We were put in an impossible situation, and it ended badly for us.” “I’m sorry,” I said, my heart aching. The thought of losing Lessie to the horrors of war, especially one as unnecessary as that one, was enough to make my blood run cold and my stomach turn to lead. “Is that why you decided to work in foreign relations after you… er…retired?” Tavarian nodded. “It is my hope that by improving our relationships with countries across the world, both those we have made war with as well as those we’ve stifled in other ways, I can save dragon lives. Using these magnificent creatures”—he tilted his head up, his silver eyes briefly fixing on Lessie—“is such a waste of life, especially since dragon numbers have dwindled.” “Wouldn’t you think that they would exempt Lessie from service since she’s female?” I demanded. “Surely she’s more valuable than most, since there are only a handful of female dragons around to reproduce.” “Her status as a female will guarantee that you are given low-risk missions and kept away from the front lines as much as possible,” Tavarian said. “But no, the council will not exempt either of you from service.

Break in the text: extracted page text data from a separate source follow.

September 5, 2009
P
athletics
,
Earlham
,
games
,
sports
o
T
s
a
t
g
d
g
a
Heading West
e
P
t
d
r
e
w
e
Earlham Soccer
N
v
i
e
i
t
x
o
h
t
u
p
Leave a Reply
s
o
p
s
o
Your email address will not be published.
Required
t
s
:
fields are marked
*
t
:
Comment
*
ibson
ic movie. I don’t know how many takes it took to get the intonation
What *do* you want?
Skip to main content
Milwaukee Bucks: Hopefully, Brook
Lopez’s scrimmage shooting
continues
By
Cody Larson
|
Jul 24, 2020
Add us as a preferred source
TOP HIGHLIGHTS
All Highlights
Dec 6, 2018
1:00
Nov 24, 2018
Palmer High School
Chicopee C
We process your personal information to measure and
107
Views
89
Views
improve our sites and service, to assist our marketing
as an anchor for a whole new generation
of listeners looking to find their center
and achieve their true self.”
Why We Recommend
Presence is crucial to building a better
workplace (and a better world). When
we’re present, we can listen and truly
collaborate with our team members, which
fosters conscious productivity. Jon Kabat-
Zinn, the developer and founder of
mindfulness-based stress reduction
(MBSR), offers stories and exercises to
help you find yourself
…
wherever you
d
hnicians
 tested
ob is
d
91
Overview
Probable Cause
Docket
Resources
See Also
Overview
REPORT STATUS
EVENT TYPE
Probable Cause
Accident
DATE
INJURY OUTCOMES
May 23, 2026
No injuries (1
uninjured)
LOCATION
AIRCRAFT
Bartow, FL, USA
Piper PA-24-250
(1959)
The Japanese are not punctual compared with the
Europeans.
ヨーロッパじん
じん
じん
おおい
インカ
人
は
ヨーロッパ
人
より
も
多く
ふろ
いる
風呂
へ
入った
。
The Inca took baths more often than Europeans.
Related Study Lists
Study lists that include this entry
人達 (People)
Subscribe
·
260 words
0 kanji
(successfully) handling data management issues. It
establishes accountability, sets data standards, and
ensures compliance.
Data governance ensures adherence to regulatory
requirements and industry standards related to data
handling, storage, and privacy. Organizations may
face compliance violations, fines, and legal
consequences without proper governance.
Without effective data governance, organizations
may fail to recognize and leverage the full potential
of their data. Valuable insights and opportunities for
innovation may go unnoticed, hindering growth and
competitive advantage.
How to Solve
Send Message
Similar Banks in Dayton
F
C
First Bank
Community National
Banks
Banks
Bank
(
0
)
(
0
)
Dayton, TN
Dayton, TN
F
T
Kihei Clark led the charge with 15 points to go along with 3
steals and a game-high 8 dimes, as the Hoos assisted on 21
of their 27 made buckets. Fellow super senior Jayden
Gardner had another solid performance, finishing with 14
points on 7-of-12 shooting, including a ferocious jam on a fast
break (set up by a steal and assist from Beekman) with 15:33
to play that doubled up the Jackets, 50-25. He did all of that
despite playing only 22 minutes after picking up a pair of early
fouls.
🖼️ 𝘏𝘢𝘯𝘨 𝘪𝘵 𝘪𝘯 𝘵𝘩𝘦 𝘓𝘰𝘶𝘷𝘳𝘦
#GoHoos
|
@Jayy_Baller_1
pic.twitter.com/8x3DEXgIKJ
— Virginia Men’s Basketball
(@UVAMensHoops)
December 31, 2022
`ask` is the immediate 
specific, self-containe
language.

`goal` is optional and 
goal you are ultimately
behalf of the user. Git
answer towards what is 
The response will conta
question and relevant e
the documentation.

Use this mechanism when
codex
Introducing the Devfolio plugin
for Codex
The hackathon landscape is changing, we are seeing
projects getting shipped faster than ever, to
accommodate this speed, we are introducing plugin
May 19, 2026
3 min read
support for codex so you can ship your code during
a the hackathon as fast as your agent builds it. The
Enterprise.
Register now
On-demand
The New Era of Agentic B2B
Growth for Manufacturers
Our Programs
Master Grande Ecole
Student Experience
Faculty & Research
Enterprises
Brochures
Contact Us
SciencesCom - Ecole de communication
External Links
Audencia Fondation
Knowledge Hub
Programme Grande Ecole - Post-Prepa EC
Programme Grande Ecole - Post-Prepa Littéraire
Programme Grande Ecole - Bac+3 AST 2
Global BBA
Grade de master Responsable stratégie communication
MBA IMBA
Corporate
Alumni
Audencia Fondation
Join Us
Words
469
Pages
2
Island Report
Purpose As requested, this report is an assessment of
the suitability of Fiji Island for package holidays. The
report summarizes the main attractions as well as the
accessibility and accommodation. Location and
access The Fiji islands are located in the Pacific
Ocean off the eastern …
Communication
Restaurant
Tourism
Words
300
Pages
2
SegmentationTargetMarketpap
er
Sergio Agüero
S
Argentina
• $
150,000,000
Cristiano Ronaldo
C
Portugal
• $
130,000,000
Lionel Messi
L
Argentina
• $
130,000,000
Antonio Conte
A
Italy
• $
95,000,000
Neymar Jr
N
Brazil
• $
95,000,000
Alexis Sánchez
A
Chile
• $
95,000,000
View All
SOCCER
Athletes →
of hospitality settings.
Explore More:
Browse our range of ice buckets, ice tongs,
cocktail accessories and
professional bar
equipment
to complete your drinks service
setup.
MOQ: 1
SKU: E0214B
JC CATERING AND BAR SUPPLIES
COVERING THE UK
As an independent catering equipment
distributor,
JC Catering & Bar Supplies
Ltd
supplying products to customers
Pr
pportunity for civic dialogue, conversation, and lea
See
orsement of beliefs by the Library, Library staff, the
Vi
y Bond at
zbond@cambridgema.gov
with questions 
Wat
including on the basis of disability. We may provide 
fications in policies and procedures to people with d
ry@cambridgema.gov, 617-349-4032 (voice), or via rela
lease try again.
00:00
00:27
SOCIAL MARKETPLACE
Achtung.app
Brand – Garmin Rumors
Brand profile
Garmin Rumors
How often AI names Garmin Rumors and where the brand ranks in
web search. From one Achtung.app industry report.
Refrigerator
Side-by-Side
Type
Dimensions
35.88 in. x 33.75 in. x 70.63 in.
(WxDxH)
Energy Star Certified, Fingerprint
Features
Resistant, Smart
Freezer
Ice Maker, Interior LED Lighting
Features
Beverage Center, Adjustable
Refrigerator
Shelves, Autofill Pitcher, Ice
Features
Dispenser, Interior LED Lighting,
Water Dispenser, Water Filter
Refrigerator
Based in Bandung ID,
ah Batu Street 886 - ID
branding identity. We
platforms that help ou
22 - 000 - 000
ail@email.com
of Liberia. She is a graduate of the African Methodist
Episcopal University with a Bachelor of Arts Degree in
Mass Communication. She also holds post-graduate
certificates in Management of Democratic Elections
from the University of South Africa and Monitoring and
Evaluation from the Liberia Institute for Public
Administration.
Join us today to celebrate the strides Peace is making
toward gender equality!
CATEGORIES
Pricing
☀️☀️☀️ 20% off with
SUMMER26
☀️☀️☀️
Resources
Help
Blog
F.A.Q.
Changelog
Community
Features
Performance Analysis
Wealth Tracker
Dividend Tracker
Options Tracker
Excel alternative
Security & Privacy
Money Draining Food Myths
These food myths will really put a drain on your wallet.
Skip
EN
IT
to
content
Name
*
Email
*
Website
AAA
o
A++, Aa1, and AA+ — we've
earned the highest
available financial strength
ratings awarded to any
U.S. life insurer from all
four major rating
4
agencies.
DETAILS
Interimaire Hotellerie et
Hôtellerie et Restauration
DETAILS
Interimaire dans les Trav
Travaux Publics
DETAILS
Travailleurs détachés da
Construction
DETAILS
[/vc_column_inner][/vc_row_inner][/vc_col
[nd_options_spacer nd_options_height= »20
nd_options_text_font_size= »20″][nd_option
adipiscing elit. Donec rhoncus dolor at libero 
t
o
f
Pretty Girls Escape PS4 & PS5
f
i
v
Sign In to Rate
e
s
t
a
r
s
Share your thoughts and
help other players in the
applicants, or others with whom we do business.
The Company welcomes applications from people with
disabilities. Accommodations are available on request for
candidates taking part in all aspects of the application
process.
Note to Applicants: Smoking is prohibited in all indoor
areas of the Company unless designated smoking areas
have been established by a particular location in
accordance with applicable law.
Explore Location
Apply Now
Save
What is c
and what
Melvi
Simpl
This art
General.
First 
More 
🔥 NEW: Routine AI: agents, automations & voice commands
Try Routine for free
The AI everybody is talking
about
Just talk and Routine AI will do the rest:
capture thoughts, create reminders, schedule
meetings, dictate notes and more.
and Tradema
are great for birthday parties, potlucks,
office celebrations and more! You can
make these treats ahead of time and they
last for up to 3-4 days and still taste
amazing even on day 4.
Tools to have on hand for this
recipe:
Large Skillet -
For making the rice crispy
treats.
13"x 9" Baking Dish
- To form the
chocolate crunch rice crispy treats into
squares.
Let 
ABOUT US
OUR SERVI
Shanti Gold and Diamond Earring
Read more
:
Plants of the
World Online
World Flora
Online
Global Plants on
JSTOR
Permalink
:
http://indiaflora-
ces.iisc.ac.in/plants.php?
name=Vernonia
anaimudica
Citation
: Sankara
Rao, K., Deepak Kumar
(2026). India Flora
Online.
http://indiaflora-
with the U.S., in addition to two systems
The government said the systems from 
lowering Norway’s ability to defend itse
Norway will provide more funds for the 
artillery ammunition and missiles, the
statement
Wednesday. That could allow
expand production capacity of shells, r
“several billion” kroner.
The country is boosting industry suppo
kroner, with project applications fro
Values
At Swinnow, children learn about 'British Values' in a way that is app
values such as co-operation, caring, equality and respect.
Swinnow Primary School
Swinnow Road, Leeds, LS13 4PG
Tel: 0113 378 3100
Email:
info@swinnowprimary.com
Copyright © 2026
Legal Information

It is a stupid rule, but that is the way it has always been, and they are very slow to change.” The rest of the hike was spent mostly in silence as we trekked our way through the hilly forest. Despite my misgivings and homesickness, it was easy enough to get lost in the magic of this place—the colorful birds that sang as they flitted from tree to tree, the whisper of wind through the branches, the sweet, earthy smells coming from the shrubs and blossoms. My treasure sense activated automatically, and I had to resist the urge to follow the sounds coming from several valuables trying to lure me from the path. There would be plenty of time for treasure hunting later, once we were settled. “Ohh, I see it!” Lessie crowed about a half hour later. “An entrance in the side of the mountain!” Her excitement spurred me forward, and soon enough, the tall trees gave way to a sheer cliff. A large, rectangular door was set into the wall, reminding me of tomb entrances I’d happened upon before, and I shivered a little. There was no handle I could see, but as we approached, I noticed a small depression in the door, maybe the size of a coin, with the Tavarian sigil carefully etched into it. Tavarian fished a small bronze disc from his pocket that had a matching sigil, except this one was a relief instead of an etching.

He pressed the disc against the spot in the door, and it immediately crackled with a distinct power that could only be one thing: Magic. “Dragon’s balls,” I breathed as the door immediately melted away, revealing a long corridor. Tavarian waved his hand, and the gas lamps lining the walls sprang to life, revealing deep purple carpeting and wainscoted walls. “Welcome,” Tavarian said with a grin, sweeping his arm out in dramatic fashion, “to Maravel Hall.”